Posted: Wed May 06, 2020 9:49 pm
by pcwolf
My first post, I could not locate similar behavior searching F@H forum.

F@H Client 7.6.9, GPU NVidia RTX 2070, kernel 5.6.8

I fold 24x7 and when I wake in the morning the F@H client is still chugging away and overnight stats show credits.

When I am awake at the machine, I keep an idle eye on progress and check in when WU completes at 99% and requests a new WU.
I am well aware that popular press has hugely increased the number of active Folders and understandably demand for WUs is immense these days. And considerable patience called for.

QUESTION:
When the log shows "No WU available for this configuration" I check the GPU for time of "Next attempt." It seems that the interval between requests *increases* as the number of Unavailable attempts continues. 1 minute, 2 minutes, 5 minutes, 10 minutes ... etc etc. Is this working as designed to protect the F@H servers by spacing out unfillable WU requests?

OBSERVATION:
The "No WU available for this configuration" pings back and forth between F@H servers 18.218.x.x and 65.254.x.x, then, when finally connecting, it downloads from Work Unit Server 3.188.x.x. I am at a loss to understand why this hierarchy is chosen, but doesn't really matter whether I understand or not.

WORKAROUND:
When I become impatient waiting for WU downloads (i.e. considerable minutes/hours passing not Folding) I have found if I go to Manjaro System Settings and go to the SystemD tab, I can restart the "foldingathome.service" and when both the service and F@H Client return ... *BOOM* I immediately receive a new WU. :D This behavior is consistent and repeatable. I have two GPUs Folding and the previously engaged slot goes immediately back to a checkpoint and resumes flawlessly.

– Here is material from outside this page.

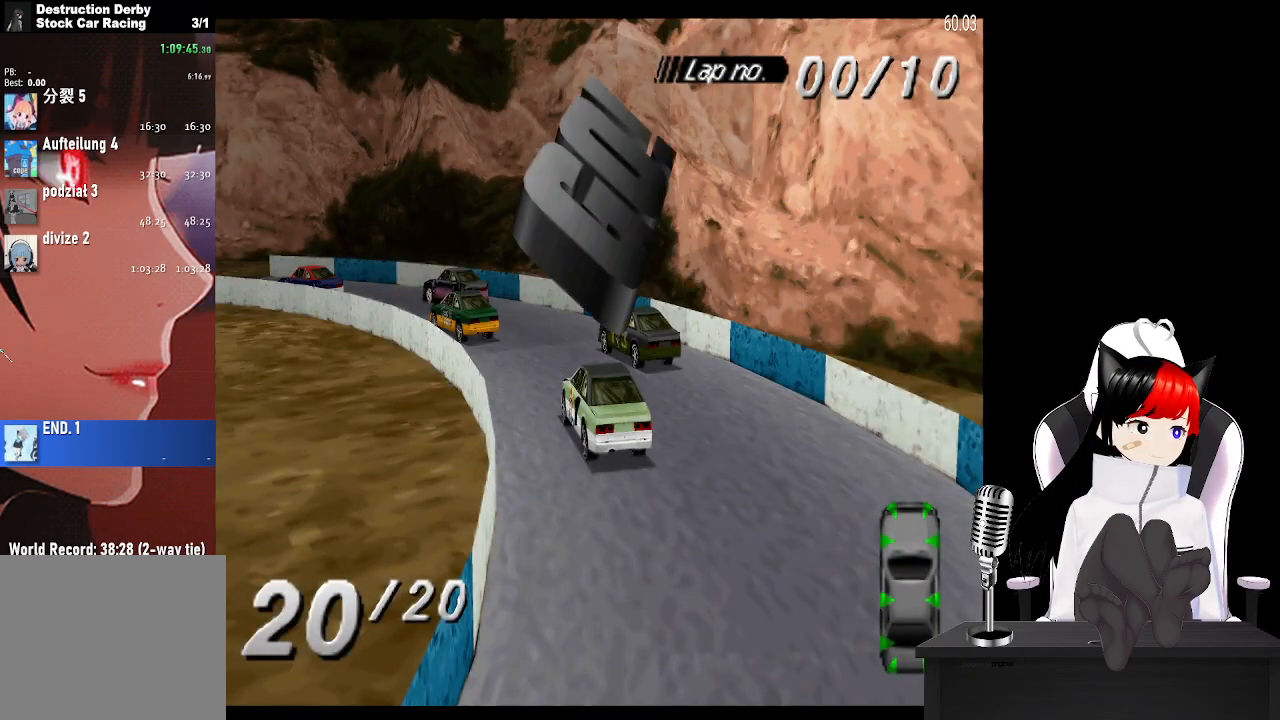
{"buttons": ["CROSS"], "left_stick": "center", "right_stick": "center", "events": []}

I do not understand what is happening, but I do know it is happening. By the way, on Manjaro, the general installation is working flawlessly without hiccup, and took me about a half hour to install and bring up when I started Folding last month. The ARCH wiki has detailed step-by-step, and AUR updates Foldingathome regularly.

Re: Workaround for WU starvation on Manjaro Linux

Posted: Thu May 07, 2020 10:15 am
by PantherX
The next attempt uses an exponential timer. It was originally meant to deal with the situation where the Server had physical issues and needed manpower and lots of hours to fix. However, the latest version, 7.6.13 has the upper-limit to 1 hour so you can give that a go if you want.

The 18.218.x.x and 65.254.x.x are the Assignment Servers and will always be the first point of contact for the clients. The AS then directs your client to the best possible Work Server to get a WU.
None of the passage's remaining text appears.